Nestas condições, a apreciação da prova vincula a um conceito de probabilidade lógica – de evidence and inference. Os elementos de prova são assumidos como premissas a partir das quais é possível extrair inferências; as inferências seguem modelos lógicos; as diversas situações podem ser analisadas de acordo com padrões lógicos que representam os aspectos típicos de cada caso; a conclusão acerca de um facto é logicamente provável, como uma função dos elementos lógicos, baseada nos meios de prova disponíveis[21].
      O juiz deve decidir segundo um critério de minimização do erro, i.e., segundo a ponderação de qual das decisões possíveis – a realidade ou a inveracidade de um facto – tem menor probabilidade de não ser a correcta.
      3.3.3.2.1. Reponderação da decisão relativa à matéria de facto da 1ª instância.
      Algumas das provas que permitem o julgamento da matéria de facto controvertida e a generalidade daquelas que são produzidas na audiência final estão sujeitas à livre apreciação do tribunal, no sentido já apontado. É o caso, por exemplo, da prova testemunhal (artº 396 do Código Civil). Essa apreciação baseia-se – já se notou – na prudente convicção do tribunal sobre a prova produzida, quer dizer, em regras de ciência e de raciocínio e em máximas de experiência (artº 655 nº 1 do CPC). Neste contexto, nada impede, por exemplo, que a convicção do juiz se funde no depoimento de uma única testemunha[22].
Constitui património comum dos operadores judiciários a extraordinária cautela com que deve ser manejada a prova testemunhal, dado o perigo da sua infidelidade, seja ela involuntária – v.g., por erro de percepção ou de retenção do facto – ou voluntária – por vício de parcialidade.
Dadas todas as possíveis causas de erro que actuam sobre a prova testemunhal, é natural um atitude de desconfiança e desânimo por parte de quem se vê forçado a decidir sobre a base de semelhante prova e uma atitude de desconforto por banda de quem tem de controlar uma decisão assente numa prova a que se associa uma tão larga falibilidade. O desencanto é tanto mais lamentável quanto é certo que na prática dos tribunais a prova por testemunhas vem à cabeça de todas as outras, é a prova de uso mais frequente porque é, na maioria dos casos, a única que se pode produzir.
Considerada a enorme variedade de causas que podem dar lugar a que a testemunha não possa ou não queria dizer a verdade, deve usar-se de grande cautela em relação a esta prova e só a sua valoração sob o signo estrito da oralidade e da imediação permite estabelecer, adequadamente, o efeito persuasivo que, em cada caso, lhe deve ser assinalado.

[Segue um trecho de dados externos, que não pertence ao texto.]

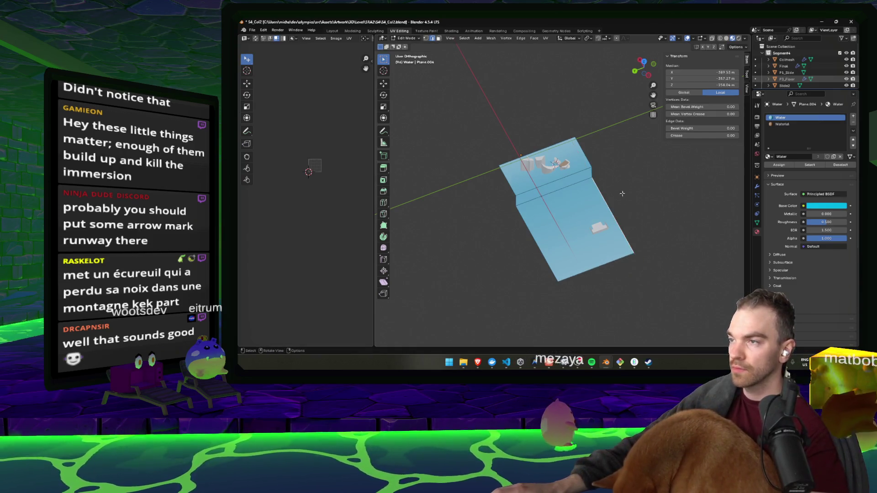
left_click(584, 152, "ctrl")
key("g")
key("y")
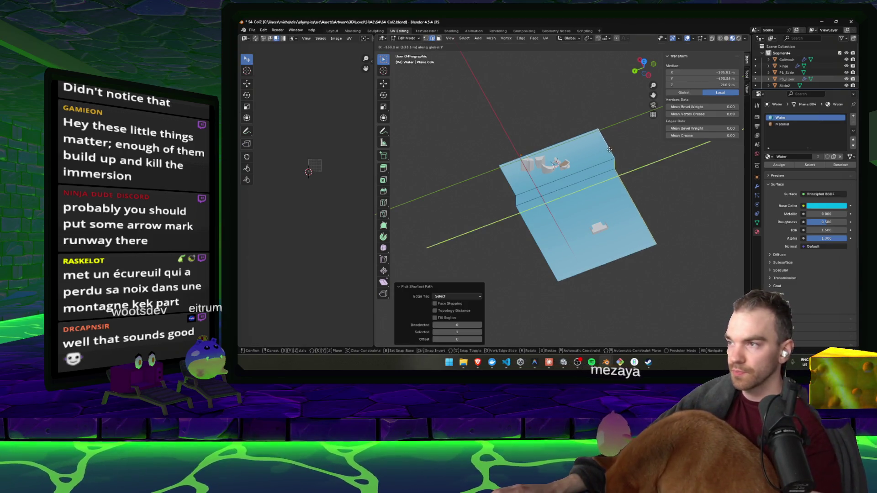
left_click(628, 151)
Step: Check the Unity scene from a new angle, then return to Blender
left_click(535, 363)
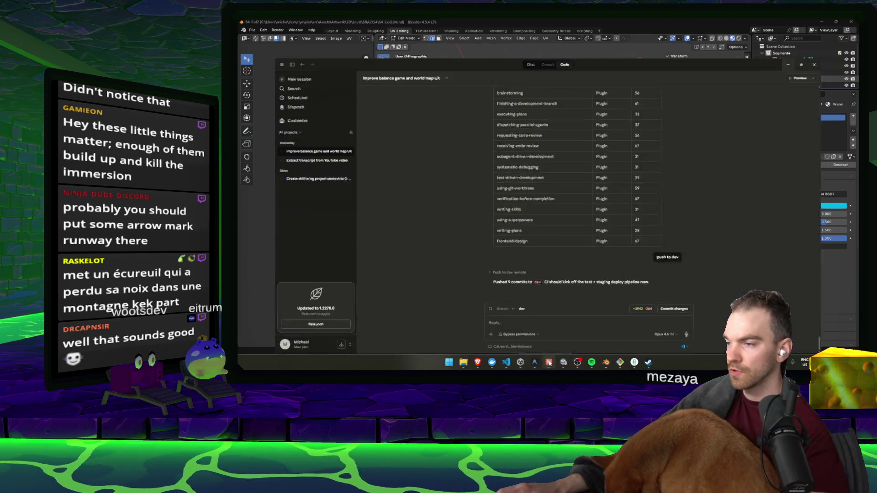
left_click(565, 363)
mouse_move(561, 172)
left_mouse_down()
mouse_move(450, 200)
mouse_move(286, 148)
mouse_move(448, 164)
left_mouse_up()
left_click(606, 362)
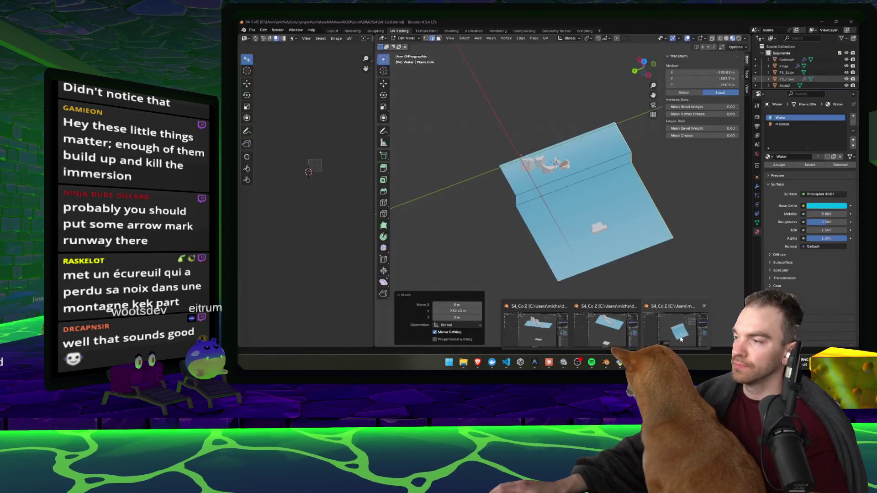
left_click(681, 339)
Step: Select only the Water plane and put it back into Edit Mode
left_click(630, 178)
right_click(640, 176)
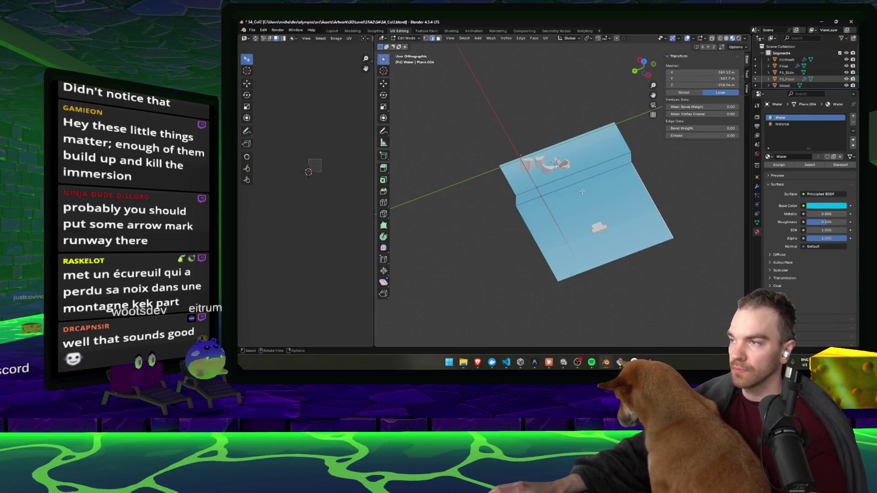
key("Tab")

De resto, aquele princípio e este seu corolário são comprovadamente adequados a extirpar um dos maiores males da prova testemunhal: a mentira.

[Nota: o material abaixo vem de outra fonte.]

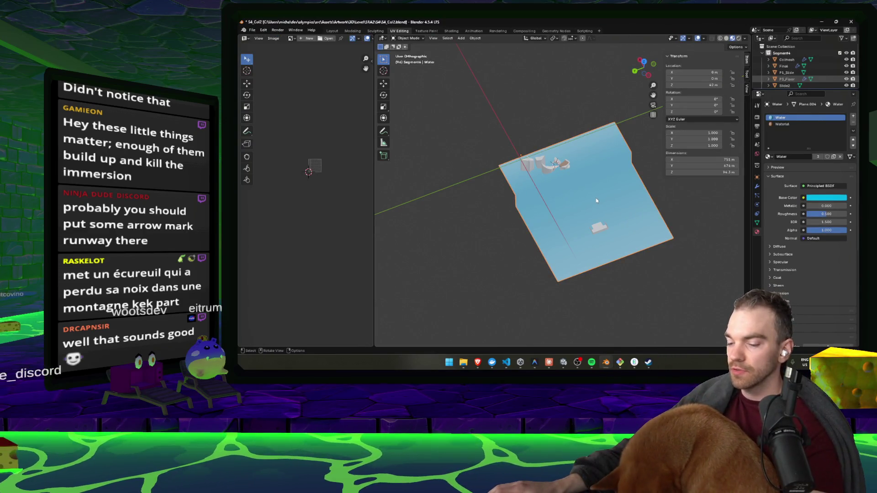
key("a")
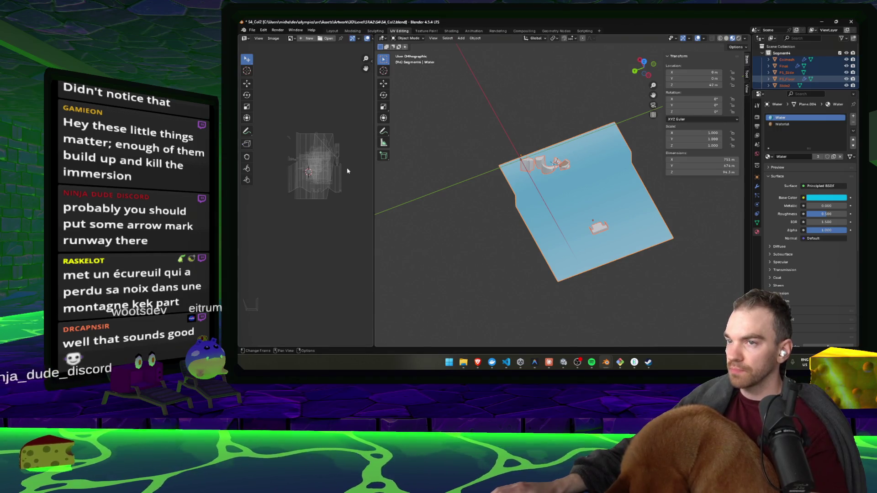
left_click(608, 197)
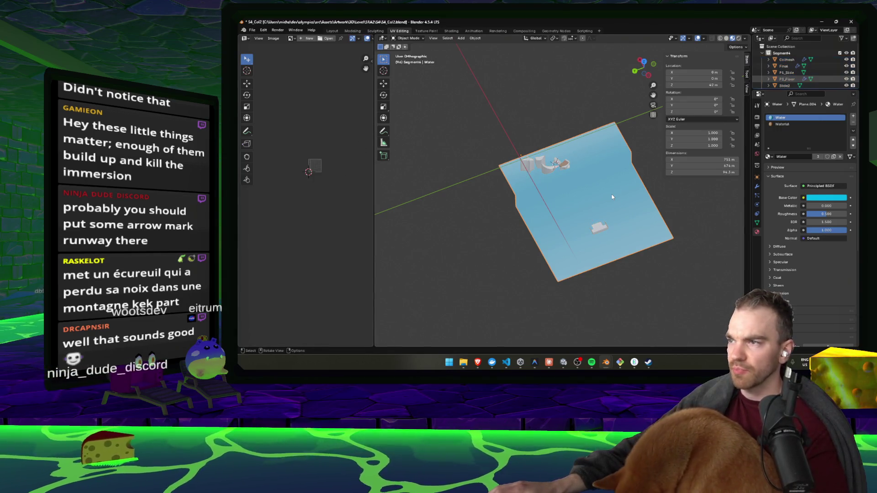
key("Tab")
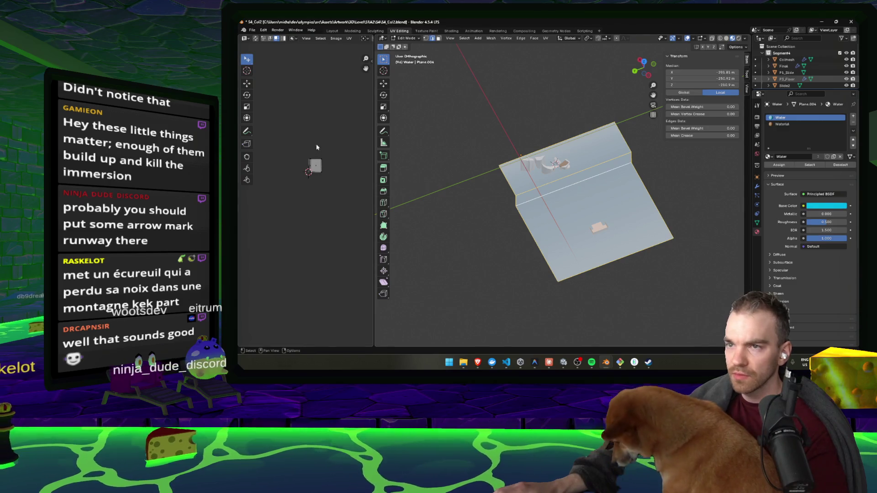
Step: Re-unwrap the Water plane's UVs with Smart UV Project, then return to Unity
right_click(563, 210)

Outra prova igualmente sujeita à livre, mas prudente, convicção do tribunal é a prova pericial (artº 389 do Código Civil)[23].

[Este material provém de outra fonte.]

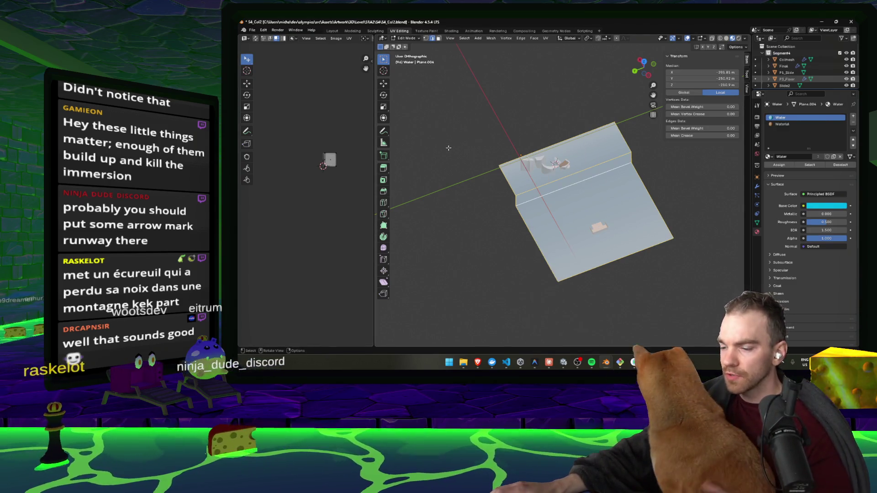
key("u")
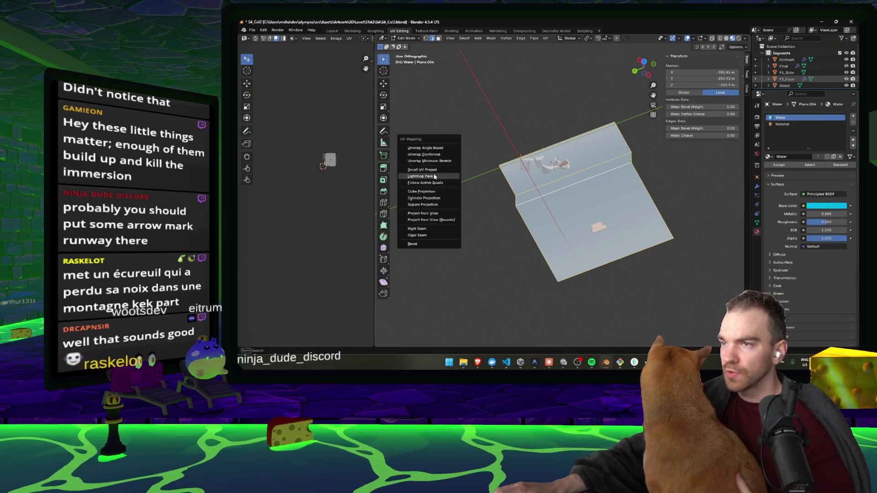
left_click(434, 170)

      Deste princípio decorre, naturalmente, a impossibilidade de considerar os pareceres dos peritos como contendo verdadeiras decisões, às quais o juiz não possa, irremediavelmente, subtrair-se. Uma tal conclusão só se explicaria por um deslumbramento face à prova científica de todo inaceitável e incompatível com os dados, que relativamente à pericial, a lei coloca à disposição do intérprete e do aplicador.
      Agora, convém não esquecer o peculiar objecto a prova pericial: a percepção ou averiguação de factos que reclamem conhecimentos especiais que o julgador comprovadamente não domina (artº 388 do Código Civil).
      Maneira que à prova pericial há-de reconhecer-se um significado probatório diferente do de outros meios de prova, maxime da prova testemunhal. Deste modo, se os dados de facto pressupostos estão sujeitos à livre apreciação do juiz – já o juízo científico que encerra o parecer pericial, só deve ser susceptível de uma crítica material e igualmente científica. Deste entendimento das coisas deriva uma conclusão expressiva: sempre que entenda afastar-se do juízo científico, o tribunal deve motivar com particular cuidado a divergência, indicando as razões pelas quais decidiu contra essa prova ou, pelo menos, expondo os argumentos que o levaram a julgá-la inconclusiva[24] (artº 653 nº 2 e 659 nº 2, in fine, do CPC). Dever que deve ser cumprido com particular escrúpulo no tocante a juízos científicos dotados de especial densidade técnica ou obtidos por procedimentos cuja fiabilidade científica seja universalmente reconhecida[25].
      Como já se reparou, o resultado da actividade de julgamento da matéria de facto pode exprimir-se numa afirmação susceptível de ser considerada verdadeira ou falsa. Contudo, essa verdade não é uma verdade absoluta ou ontológica, sendo antes uma verdade judicial, jurídico-prática.
No julgamento da matéria de facto não se visa o conhecimento ou apreensão absoluta de um acontecimento, tanto mais que intervêm, irremediavelmente, inúmeras fontes possíveis de erro, quer porque se trata de conhecimento de factos situados no passado, quer porque assenta, as mais das vezes, em meios de prova que, pela sua natureza, se revelam particularmente falíveis. Está nestas condições, notoriamente, a prova testemunhal.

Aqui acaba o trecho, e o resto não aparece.